WORK TO BE COMPLETED: Output, verbatim, the lines of the records from the one containing "pose: elev=57.6 azim=197.0" through the one containing "Dot at: occluded", including both of those lines.

RAW RECORDS:
⟨

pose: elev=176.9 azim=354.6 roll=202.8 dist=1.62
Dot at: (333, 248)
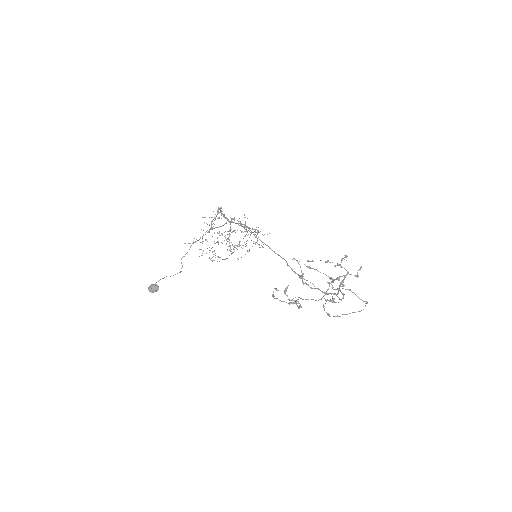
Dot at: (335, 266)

⟩
⟨

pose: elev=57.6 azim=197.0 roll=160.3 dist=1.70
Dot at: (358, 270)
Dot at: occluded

⟩

OUTPUT BELOW:
pose: elev=57.6 azim=197.0 roll=160.3 dist=1.70
Dot at: (358, 270)
Dot at: occluded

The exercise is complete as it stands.